59. On a final note, India’s change in position to the OECD Commentary cannot be a fact that influences the interpretation of the words defining royalty as they stand today. The only manner in which such change in position can be relevant is if such change is incorporated into the agreement itself and not otherwise. A change in executive position cannot bring about a unilateral legislative amendment into a treaty concluded between two sovereign states. It is fallacious to assume that any change made to domestic law to rectify a situation of mistaken interpretation can spontaneously further their case in an international treaty. Therefore, mere amendment to Section 9(1)(vi) cannot result in a change. It is imperative that such amendment is brought about in the agreement as well. Any attempt short of this, even if it is evidence of the State’s discomfort at letting data broadcast revenues slip by, will be insufficient to persuade this Court to hold that such amendments are applicable to the DTAAs.

60. Consequently, since we have held that the Finance Act, 2012 will not affect Article 12 of the DTAAs, it would follow that the first determinative interpretation given to the word “royalty” in Asia Satellite, when the definitions were in fact pari materia (in the absence of any contouring explanations), will continue to hold the field for the purpose of assessment years preceding the Finance Act, 2012 and in all cases which involve a Double Tax Avoidance Agreement, unless the said DTAAs are amended jointly by both parties to incorporate income from data transmission services as partaking of the nature of royalty, or amend the definition in a manner so supra note that such income automatically becomes royalty. It is reiterated that the Court has not returned a finding on whether the amendment is in fact retrospective and applicable to cases preceding the Finance Act of 2012 where there exists no Double Tax Avoidance Agreement.

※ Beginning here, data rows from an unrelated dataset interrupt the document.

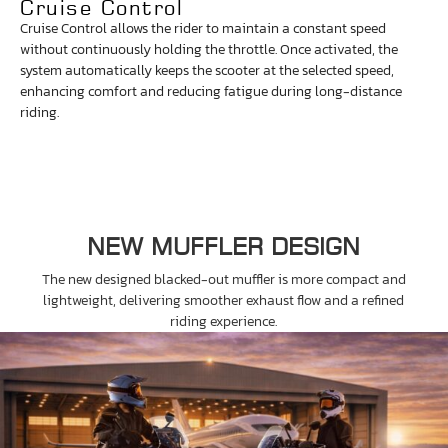
Cruise Control
Cruise Control allows the rider to maintain a constant speed
without continuously holding the throttle. Once activated, the
system automatically keeps the scooter at the selected speed,
enhancing comfort and reducing fatigue during long-distance
riding.
NEW MUFFLER DESIGN
The new designed blacked-out muffler is more compact and
lightweight, delivering smoother exhaust flow and a refined
riding experience.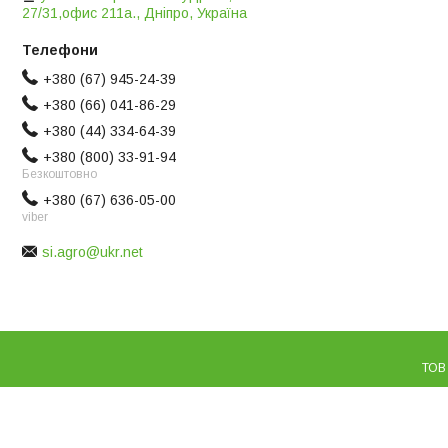
27/31,офис 211а., Дніпро, Україна
+380 (67) 945-24-39
+380 (66) 041-86-29
+380 (44) 334-64-39
+380 (800) 33-91-94
Безкоштовно
+380 (67) 636-05-00
viber
si.agro@ukr.net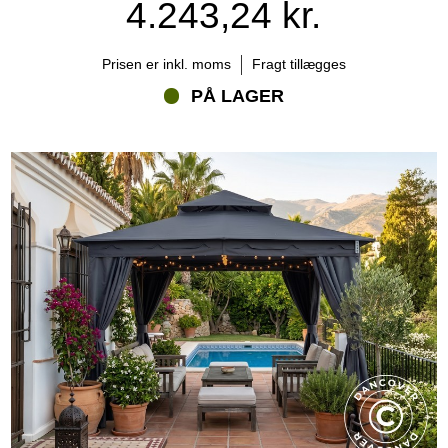
4.243,24 kr.
Prisen er inkl. moms
Fragt tillægges
PÅ LAGER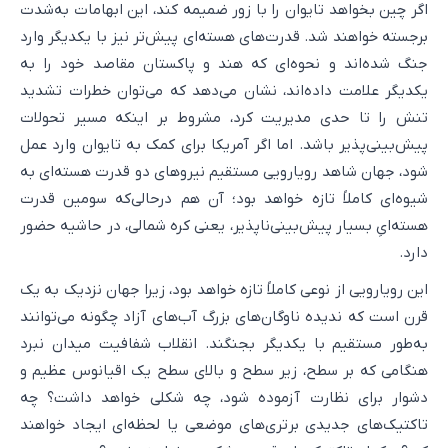
اگر چین بخواهد تایوان را با زور ضمیمه کند، این ابهامات به‌شدت
برجسته خواهند شد. قدرت‌های هسته‌ای پیش‌تر نیز با یکدیگر وارد
جنگ شده‌اند و نحوه‌ای که هند و پاکستان مقاصد خود را به
یکدیگر علامت داده‌اند، نشان می‌دهد که می‌توان خطرات تشدید
تنش را تا حدی مدیریت کرد، مشروط بر اینکه مسیر تحولات
پیش‌بینی‌پذیر باشد. اما اگر آمریکا برای کمک به تایوان وارد عمل
شود، جهان شاهد رویارویی مستقیم نیروهای دو قدرت هسته‌ای به
شیوه‌ای کاملاً تازه خواهد بود؛ آن هم درحالی‌که سومین قدرت
هسته‌ایِ بسیار پیش‌بینی‌ناپذیر، یعنی کره شمالی، در حاشیه حضور
دارد.
این رویارویی از نوعی کاملاً تازه خواهد بود، زیرا جهان نزدیک به یک
قرن است که ندیده ناوگان‌های بزرگ آب‌های آزاد چگونه می‌توانند
به‌طور مستقیم با یکدیگر بجنگند. انقلاب شفافیت میدان نبرد
هنگامی که بر سطح، زیر سطح و بالای سطح یک اقیانوس عظیم و
دشوار برای نظارت آزموده شود، چه شکلی خواهد داشت؟ چه
تاکتیک‌های جدیدی برتری‌های موضعی یا لحظه‌ای ایجاد خواهند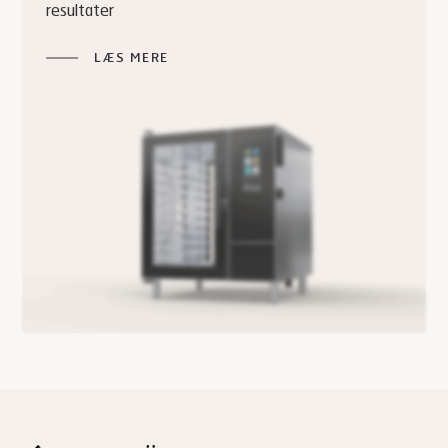
resultater
LÆS MERE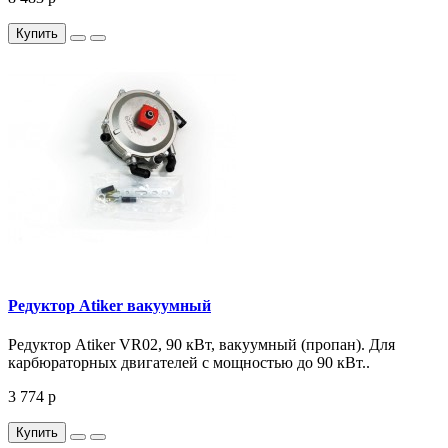
Купить
Редуктор Atiker вакуумный
Редуктор Atiker VR02, 90 кВт, вакуумный (пропан). Для
карбюраторных двигателей с мощностью до 90 кВт..
3 774 р
Купить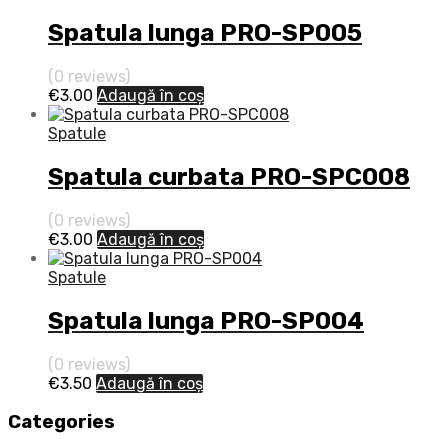
Spatula lunga PRO-SP005
(0 reviews)
€
3.00
Adaugă în coș
Spatule
Spatula curbata PRO-SPC008
(0 reviews)
€
3.00
Adaugă în coș
Spatule
Spatula lunga PRO-SP004
(0 reviews)
€
3.50
Adaugă în coș
Categories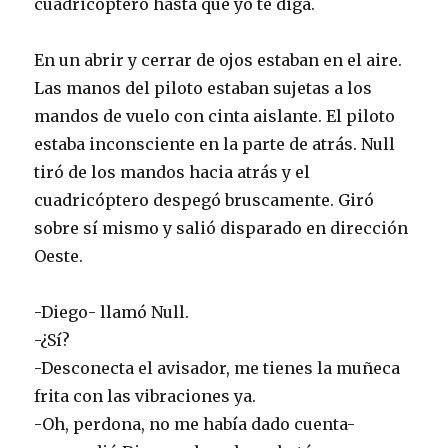
cuadricóptero hasta que yo te diga.
En un abrir y cerrar de ojos estaban en el aire.
Las manos del piloto estaban sujetas a los
mandos de vuelo con cinta aislante. El piloto
estaba inconsciente en la parte de atrás. Null
tiró de los mandos hacia atrás y el
cuadricóptero despegó bruscamente. Giró
sobre sí mismo y salió disparado en dirección
Oeste.
-Diego- llamó Null.
-¿Sí?
-Desconecta el avisador, me tienes la muñeca
frita con las vibraciones ya.
-Oh, perdona, no me había dado cuenta-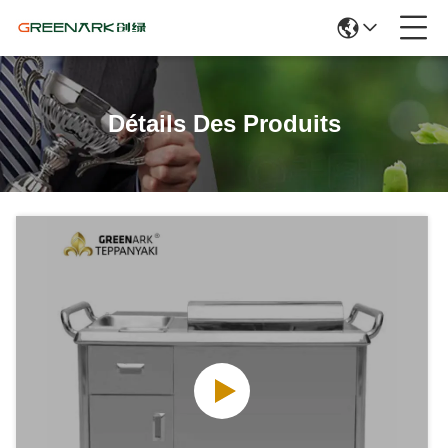
Détails Des Produits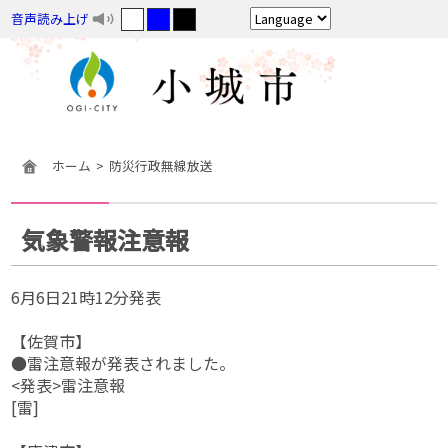
音声読み上げ
ホーム
防災行政無線放送
気象警報注意報
6月6日21時12分発表
【佐賀市】
●雷注意報が発表されました。
<発表>雷注意報
[雷]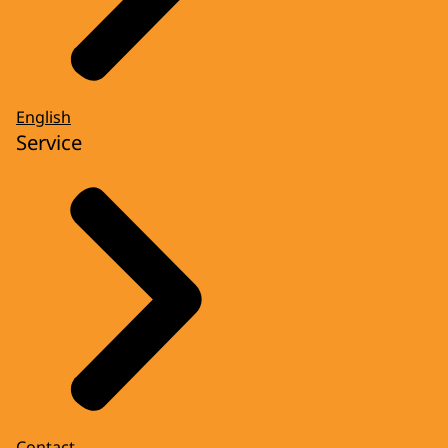
English
Service
Contact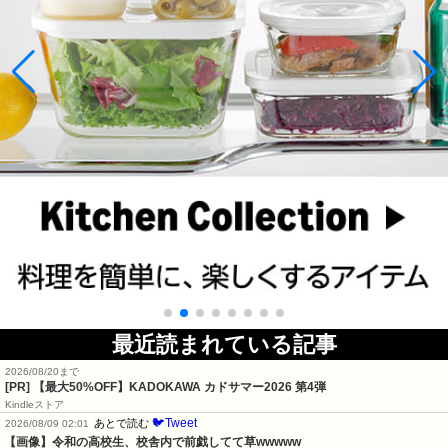
最近読まれている記事
2026/08/20まで
[PR]
【最大50%OFF】KADOKAWA カドサマー2026 第4弾
Kindleストア
🐦Tweet
あとで読む
2026/08/09 02:01
【画像】令和の高校生、校舎内で前戯してて草wwwww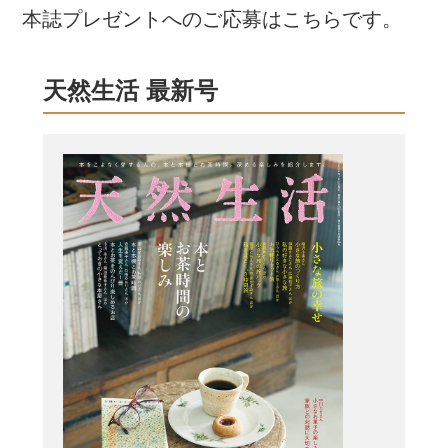
本誌プレゼントへのご応募はこちらです。
天然生活 最新号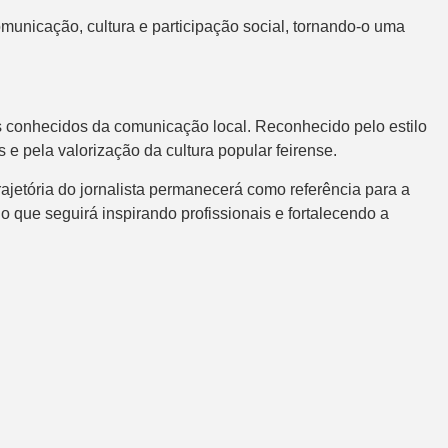
municação, cultura e participação social, tornando-o uma
 conhecidos da comunicação local. Reconhecido pelo estilo
 e pela valorização da cultura popular feirense.
ajetória do jornalista permanecerá como referência para a
que seguirá inspirando profissionais e fortalecendo a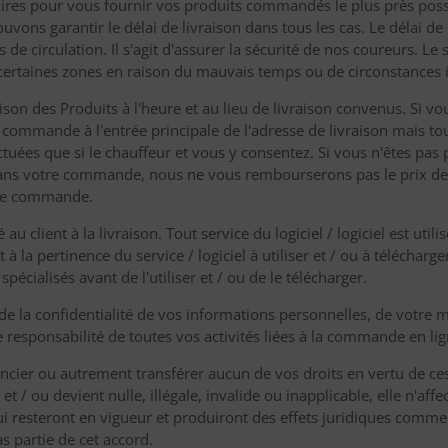
aires pour vous fournir vos produits commandés le plus près possi
ons garantir le délai de livraison dans tous les cas. Le délai de l
 circulation. Il s'agit d'assurer la sécurité de nos coureurs. Le s
ertaines zones en raison du mauvais temps ou de circonstances
aison des Produits à l'heure et au lieu de livraison convenus. Si vo
la commande à l'entrée principale de l'adresse de livraison mais tou
ectuées que si le chauffeur et vous y consentez. Si vous n'êtes pas
dans votre commande, nous ne vous rembourserons pas le prix d
tre commande.
au client à la livraison. Tout service du logiciel / logiciel est util
à la pertinence du service / logiciel à utiliser et / ou à télécharge
cialisés avant de l'utiliser et / ou de le télécharger.
e la confidentialité de vos informations personnelles, de votre 
 responsabilité de toutes vos activités liées à la commande en lign
ncier ou autrement transférer aucun de vos droits en vertu de ces
t / ou devient nulle, illégale, invalide ou inapplicable, elle n'affec
i resteront en vigueur et produiront des effets juridiques comme si
as partie de cet accord.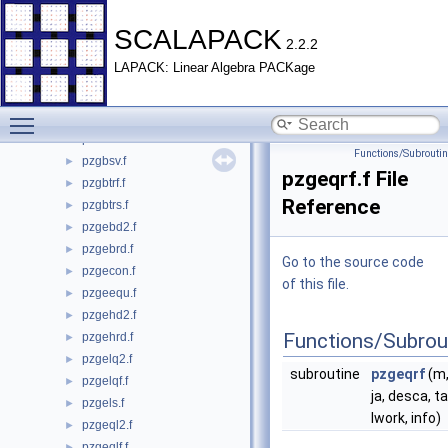
pzdotc.c
►
pzdotu.c
►
SCALAPACK
2.2.2
pzdrscl.f
►
LAPACK: Linear Algebra PACKage
pzdtsv.f
►
pzdttrf.f
►
Toggle main menu visibility
pzdttrs.f
►
pzdttrsv.f
►
Functions/Subrouti
pzgbsv.f
►
pzgeqrf.f File
pzgbtrf.f
►
Reference
pzgbtrs.f
►
pzgebd2.f
►
pzgebrd.f
►
Go to the source code
pzgecon.f
►
of this file.
pzgeequ.f
►
pzgehd2.f
►
Functions/Subrou
pzgehrd.f
►
pzgelq2.f
►
subroutine
pzgeqrf
(m, 
pzgelqf.f
►
ja, desca, t
pzgels.f
►
lwork, info)
pzgeql2.f
►
pzgeqlf.f
►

61. For the above reasons, it is held that the interpretation advanced by the Revenue cannot be accepted. The question of law framed is accordingly answered against the Revenue. The appeals fail and are dismissed, without any order as to costs.”

32. In view of the law laid down, the revenue is hereby directed not to tax the royalty in accordance with the judgment of the Hon’ble High Court.

33. Regarding the Charge of Interest u/s 234B, the ratio laid down by the Tribunal for the assessment year 2006-07 applies. The relevant portion of the Co-ordinate Bench of ITAT in ITA No. 1494/Del/2011, order dated 18.07.2019 is as under:

“19. Ground no. 17 is with respect to the charge of the interest u/s 234B of the Income Tax Act. The claim o the lerned authorized representative is that no intere u/s 234B of the Income Tax Act was chargeable since the entire payment received by the assessee from India was subject to deduction of tax at source on the above payment. The learned departmental representative payment objected to the same and submitted that charge of interest u/s 234B of the Act is not dependent on the deductibility of the tax by the payer. We have carefully considered the rival contention and perused the orders of the lower authorities the issue squarely covered in favour of the assessee by the decision of the Hon’ble Delhi High Court in the case of DIT Vs GE Packaged Power Incorporation 373 ITR 65. The amendment brought into the Act by the Finance Act 2012 is applicable with effect from the fund of 2012 and is applicable from assessment year 2013-14. In view of this we direct the learned Assessing Officer to not to charge interest u/s 234B of the Income Tax Act for the above reasons.”

34. In the absence of any material change in the facts and circumstances of the case, we hereby concur with the ratio of the Co-ordinate Bench of ITAT.

TDS Credit:

35. The AO shall allow the TDS credit as per the provisions of I.T. Act after due verification

36. In the result, all the appeals of the assessee are allowed.

Order Pronounced in the Open Court on 26/10/2020.